Gillian Laub photography explores experiences of young Blacks in rural South

Segregated proms seem like an anachronism. Relegated to black-and-white movies. Soda fountains. Sadly, that is not the case as Gillian Laub discovered for herself.
American photographer Gillian Laub (b. 1975) has spent the last two decades investigating political conflicts, exploring family relationships, and challenging assumptions about cultural identity. In Southern Rites, a photography series, Laub engages her skills as a photographer, filmmaker, and visual activist to examine the realities of racism and raise questions that are simultaneously painful and essential to understanding the American consciousness.
Mount Vernon, Georgia
In 2002, Gillian Laub was sent on a magazine assignment to Mount Vernon, Georgia, to document the lives of teenagers in the American South. The town, nestled among fields of Vidalia onions, symbolized the archetype of pastoral, small town American life. The Montgomery County residents Laub encountered were warm, polite, protective of their neighbors, and proud of their history. Yet Laub learned that the joyful adolescent rites of passage celebrated in this rural countryside — high school homecomings and proms — were still racially segregated.

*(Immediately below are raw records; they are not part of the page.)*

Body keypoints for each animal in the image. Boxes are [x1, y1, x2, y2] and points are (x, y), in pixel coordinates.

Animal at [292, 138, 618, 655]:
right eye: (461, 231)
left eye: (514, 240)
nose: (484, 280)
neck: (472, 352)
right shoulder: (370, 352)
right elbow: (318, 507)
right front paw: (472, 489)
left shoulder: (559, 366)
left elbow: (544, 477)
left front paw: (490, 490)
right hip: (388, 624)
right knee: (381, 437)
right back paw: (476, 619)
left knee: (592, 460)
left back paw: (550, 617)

Laub continued to photograph Montgomery County over the following decade, returning even in the face of growing — and eventually violent — resistance from community members and local law enforcement. She documented a town held hostage by the racial tensions and inequities that scar much of the nation’s history.

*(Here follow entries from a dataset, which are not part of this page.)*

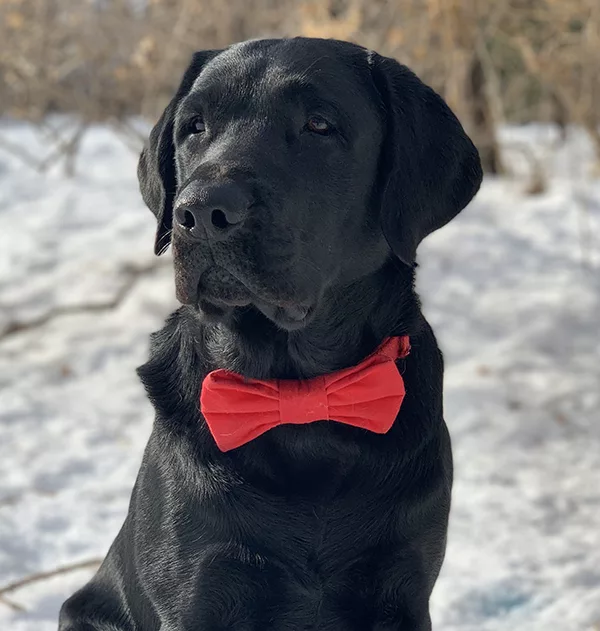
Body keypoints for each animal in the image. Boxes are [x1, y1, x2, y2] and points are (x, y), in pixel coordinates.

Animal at [59, 37, 482, 628]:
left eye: (319, 124)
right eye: (195, 126)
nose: (202, 212)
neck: (298, 396)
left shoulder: (402, 587)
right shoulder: (200, 588)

In 2009, a few months after Barack Obama’s first inauguration, Laub’s photographs of segregated proms were published in The New York Times Magazine. The story brought national attention to the town and the following year the proms were finally integrated. The power of her photographic images served as the catalyst and, for a moment, progress seemed inevitable.

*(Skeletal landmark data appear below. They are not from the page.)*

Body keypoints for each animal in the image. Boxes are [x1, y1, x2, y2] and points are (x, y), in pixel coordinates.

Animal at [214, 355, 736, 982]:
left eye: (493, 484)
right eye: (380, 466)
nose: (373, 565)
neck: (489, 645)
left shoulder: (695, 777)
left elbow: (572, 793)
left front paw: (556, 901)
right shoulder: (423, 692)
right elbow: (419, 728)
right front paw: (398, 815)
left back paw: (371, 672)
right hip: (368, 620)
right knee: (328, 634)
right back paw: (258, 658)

Then, in early 2011, tragedy struck the town. Justin Patterson, a twenty-two-year-old unarmed African American man — whose segregated high school homecoming Laub had photographed — was shot and killed by a sixty-two-year-old white man.
Laub’s project, which began as an exploration of segregated high school rituals, evolved into an urgent mandate to confront the painful realities of discrimination and structural racism.
Gillian Laub continued to document the town over the following decade, during which the country re-elected its first African American president and the ubiquity of camera phones gave rise to citizen journalism exposing racially motivated violence. As the Black Lives Matter Movement and national protests proliferated, Laub uncovered a complex story about adolescence, race, the legacy of slavery, and the deeply rooted practice of segregation in the American South.
Southern Rites is a specific story about twenty-first century young people in the American South, yet it poses a universal question about human experience: can a new generation liberate itself from a harrowing and traumatic past to create a different future.

EPILOGUE
On March 1, 2017, an African American student at Montgomery County High School, Jamaal Fields, noticed a noose hanging on an old soccer goalpost during his third period class. Fields snapped a picture of the hangman’s knot—the kind used for decades to lynch African Americans in the South—and posted it on social media, then promptly reported the incident to the school principal.
The noose was quietly removed by school officials without comment, and Fields was reprimanded for calling attention to the noose through his posts and punished with a suspension on the grounds of “misuse of technology.”
Asked if he regretted posting the image, Fields responded, “If I didn’t post this photo on Facebook and just went to the principal’s office to report it, nobody would have ever known about it. They would have tried to cover it up and hide it. They asked why I tried to make the school look bad.”
Fields’ mother, who graduated from Montgomery County High School two decades earlier, observed that things have gotten worse since she was a student, stating, “I feel like black people will never be free. Never.”
Stacey Abrams
In 2018, Stacey Abrams ran as the Democratic Party nominee for governor of the State of Georgia, becoming the first African American woman to be nominated by a major party for the position. On the last day of her campaign, Abrams visited Montgomery and Toombs counties.
Abrams narrowly lost the gubernatorial race to Republican Brian Kemp, who served as secretary of state and supervised Georgia’s voter rolls. In the months leading up to the election, Kemp purged voter rolls and tightened voting restrictions; he used his office to limit access to voting in order to benefit his own candidacy.
Ahmaud Arbery
On February 23, 2020, Ahmaud Arbery, an unarmed twenty-five year old African American man, was jogging in Glynn County, Georgia, when he was pursued and fatally shot by three white town residents who were driving a pickup truck. Arbery’s murder, and the delayed investigation and arrest of his killers, contributed to national debates about racial injustice that were heightened by the release of a video of the shooting.